- _WHAT IS REQUIRED_: Extract the lines word for word, from the start of the rows through the line containing "-### **Importance of", and include that line.

(Stored entries)
================

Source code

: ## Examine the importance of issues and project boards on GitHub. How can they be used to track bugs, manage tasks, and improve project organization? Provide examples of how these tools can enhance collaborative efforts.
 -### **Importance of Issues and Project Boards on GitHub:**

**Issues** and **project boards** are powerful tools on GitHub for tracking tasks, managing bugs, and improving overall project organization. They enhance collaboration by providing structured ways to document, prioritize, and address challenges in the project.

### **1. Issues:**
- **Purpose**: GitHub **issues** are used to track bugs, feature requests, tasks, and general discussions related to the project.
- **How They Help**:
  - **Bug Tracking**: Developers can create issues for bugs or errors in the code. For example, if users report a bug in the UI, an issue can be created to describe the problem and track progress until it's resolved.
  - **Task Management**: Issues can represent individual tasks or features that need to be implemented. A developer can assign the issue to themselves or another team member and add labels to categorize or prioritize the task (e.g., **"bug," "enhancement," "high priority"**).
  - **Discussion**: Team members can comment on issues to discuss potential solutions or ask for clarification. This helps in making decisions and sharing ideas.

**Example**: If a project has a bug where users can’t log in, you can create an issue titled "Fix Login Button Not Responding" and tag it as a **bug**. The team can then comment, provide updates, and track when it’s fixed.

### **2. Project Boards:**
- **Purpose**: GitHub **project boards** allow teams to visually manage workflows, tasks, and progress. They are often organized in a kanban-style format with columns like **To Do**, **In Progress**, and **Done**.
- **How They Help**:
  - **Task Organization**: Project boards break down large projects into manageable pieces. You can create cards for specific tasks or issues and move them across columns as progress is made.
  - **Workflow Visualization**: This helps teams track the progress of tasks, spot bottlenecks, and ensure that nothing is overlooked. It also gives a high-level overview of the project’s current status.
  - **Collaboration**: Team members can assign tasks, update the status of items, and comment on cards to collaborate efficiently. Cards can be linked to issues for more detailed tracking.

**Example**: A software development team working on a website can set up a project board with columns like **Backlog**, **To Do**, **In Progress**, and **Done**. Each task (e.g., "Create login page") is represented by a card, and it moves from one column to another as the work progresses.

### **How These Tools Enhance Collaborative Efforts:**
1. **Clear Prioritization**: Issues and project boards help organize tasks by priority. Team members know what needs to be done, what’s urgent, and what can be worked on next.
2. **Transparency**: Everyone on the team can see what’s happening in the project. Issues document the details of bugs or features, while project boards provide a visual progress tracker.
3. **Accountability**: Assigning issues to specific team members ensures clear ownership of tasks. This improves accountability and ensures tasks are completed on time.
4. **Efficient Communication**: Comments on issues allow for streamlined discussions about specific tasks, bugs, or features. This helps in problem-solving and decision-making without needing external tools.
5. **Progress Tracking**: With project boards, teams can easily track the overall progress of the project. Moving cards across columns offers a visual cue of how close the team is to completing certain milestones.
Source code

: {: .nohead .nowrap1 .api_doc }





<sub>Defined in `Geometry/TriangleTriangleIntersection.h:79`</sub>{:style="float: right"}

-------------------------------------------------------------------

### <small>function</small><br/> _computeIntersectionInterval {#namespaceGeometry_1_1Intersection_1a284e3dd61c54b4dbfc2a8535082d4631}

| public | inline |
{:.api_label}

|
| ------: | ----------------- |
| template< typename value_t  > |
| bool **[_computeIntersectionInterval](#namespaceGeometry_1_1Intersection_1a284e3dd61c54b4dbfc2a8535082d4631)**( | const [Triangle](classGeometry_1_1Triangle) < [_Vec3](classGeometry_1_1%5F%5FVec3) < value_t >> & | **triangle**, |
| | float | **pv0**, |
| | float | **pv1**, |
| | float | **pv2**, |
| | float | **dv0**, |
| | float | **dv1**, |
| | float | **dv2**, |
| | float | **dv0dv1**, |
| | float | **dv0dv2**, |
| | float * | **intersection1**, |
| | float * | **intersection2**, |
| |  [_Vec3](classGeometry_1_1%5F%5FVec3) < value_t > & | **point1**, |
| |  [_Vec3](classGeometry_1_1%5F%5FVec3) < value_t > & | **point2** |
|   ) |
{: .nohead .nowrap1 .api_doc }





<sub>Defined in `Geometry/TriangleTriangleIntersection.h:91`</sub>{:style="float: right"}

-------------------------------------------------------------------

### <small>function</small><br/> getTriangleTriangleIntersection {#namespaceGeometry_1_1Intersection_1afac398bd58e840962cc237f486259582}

================

- _SOLUTION TO THE PROBLEM_:
Source code

: ## Examine the importance of issues and project boards on GitHub. How can they be used to track bugs, manage tasks, and improve project organization? Provide examples of how these tools can enhance collaborative efforts.
 -### **Importance of Issues and Project Boards on GitHub:**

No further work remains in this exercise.